Nevertheless, the cultural and economic influence of Rome on the lives of all the neighbors of the Empire itself created a cultural and political bias for common action against it. Men who had nothing in common now acquired elements of a culture shared by all but belonging to none. Beyond the Rhine, the federation of border peoples that eventually turned into formidable multi-tribal agglomerations had begun. Opposed by the relentless force of cultural transformation, Roman diplomacy became less effective in keeping the enemies of the empire divided; and the system of perimeter defense, keyed to low-intensity threats, could not adequately contend with their unity.
The third system arose in response to the intractable combination of diplomacy and military problems whose consequences became manifest in the great crisis of the third century. The Romans devised an elastic defense, in which ad hoc field armies fought against barbarian coalitions deep within imperial territory; and later, under Diocletian, a shallow and structured defense in depth. These new defensive variants were not thought to be desirable. When local threats were defeated or suppressed, every attempt was made to return to the system of preclusive security.
Like the Antoine frontier establishment, the new system provided no short-term disposable surplus of military power either for offensive use or for diplomatic coercion, deterrent or compellent. The difference was that the this system no longer had a surge capability either, since the enemies of the empire were no longer kept on the defense by forward defensive tactics; instead, they were only contained. When the containment forces were reduced to muster ad hoc field forces, enemy penetrations occurred, and the remnant capacity to generate the image of power for the purposes of political suasion were irretrievably lost. The diplomatic relationships with external powers now reflected the local balance of forces, which did not always favor the empire on every sector of the perimeter.

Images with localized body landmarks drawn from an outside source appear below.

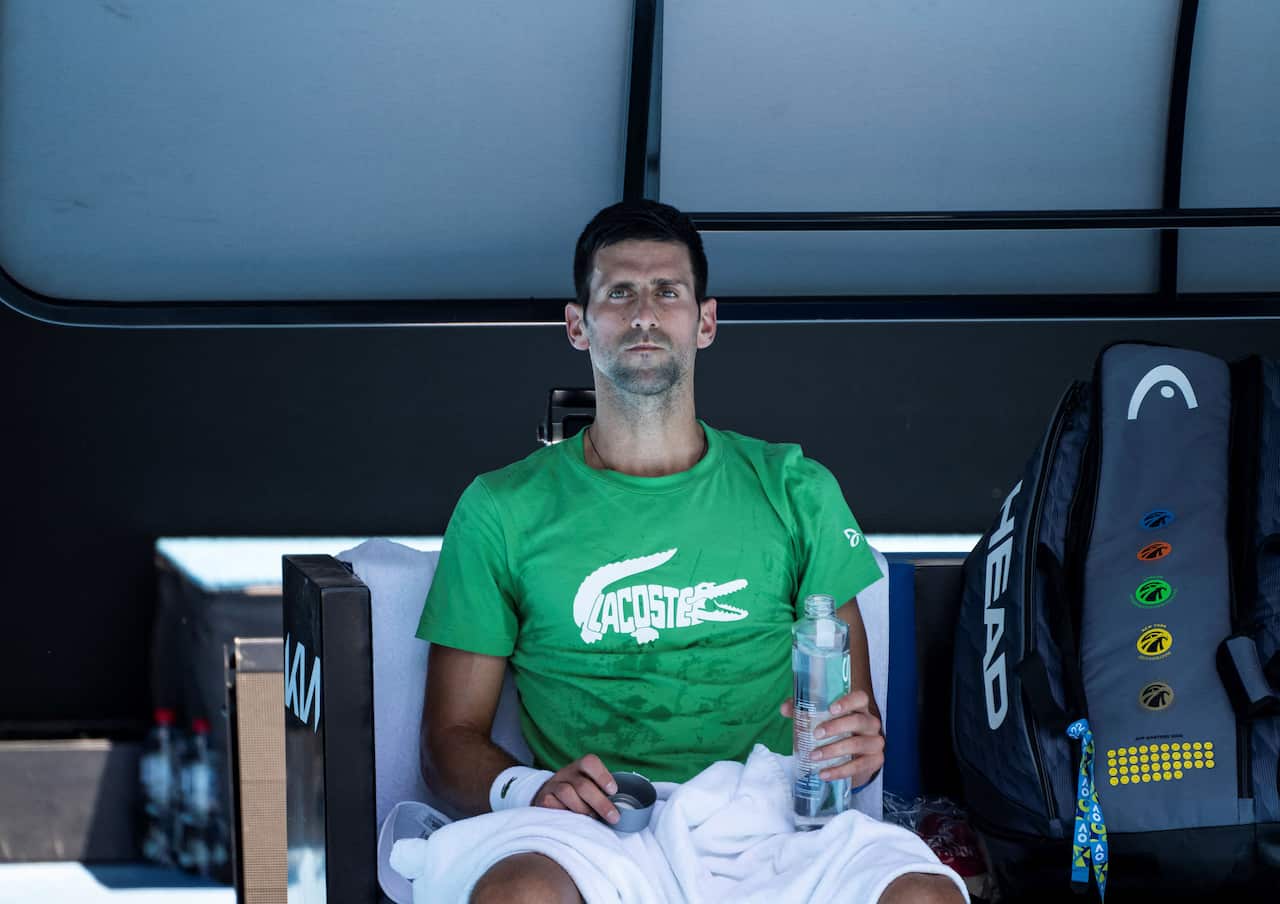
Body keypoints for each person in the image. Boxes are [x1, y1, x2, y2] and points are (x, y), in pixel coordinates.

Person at [416, 200, 964, 903]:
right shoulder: (501, 507)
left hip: (775, 820)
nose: (644, 314)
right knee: (518, 896)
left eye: (667, 292)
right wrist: (531, 789)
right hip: (595, 827)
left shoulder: (795, 488)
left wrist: (856, 749)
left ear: (705, 321)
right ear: (578, 325)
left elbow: (852, 728)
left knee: (925, 897)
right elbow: (448, 740)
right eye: (619, 292)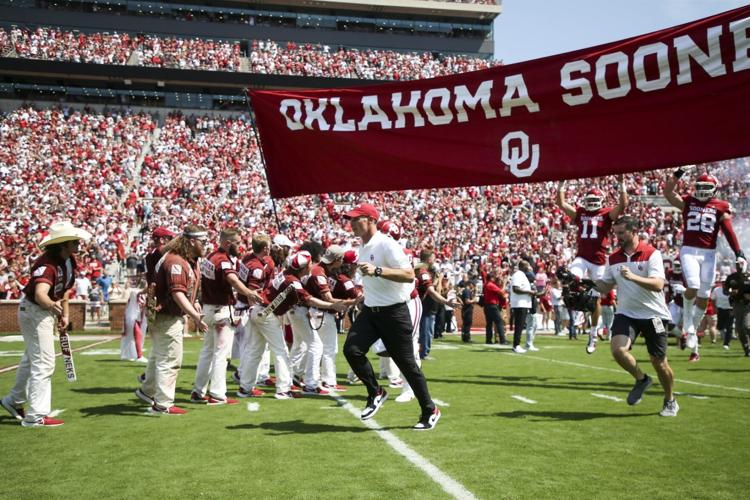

With this, the output and input of the system were finally equated. The level of security provided became directly proportional to the amount of the resources expended on the army and on frontier fortifications. The great economy of force that made the unitary empire such an efficient provider of security was lost. It merely employed certain modest economics of scale over the alternative of independent regional states. And these economies of scale were not enough to compensate for the growing administrative inefficiency and venality. Loyalty to the idea of empire, and fear of the unknown, kept the system in place until organized barbarian states, capable of providing a measure of security in lands that had once been Roman, came to the fore.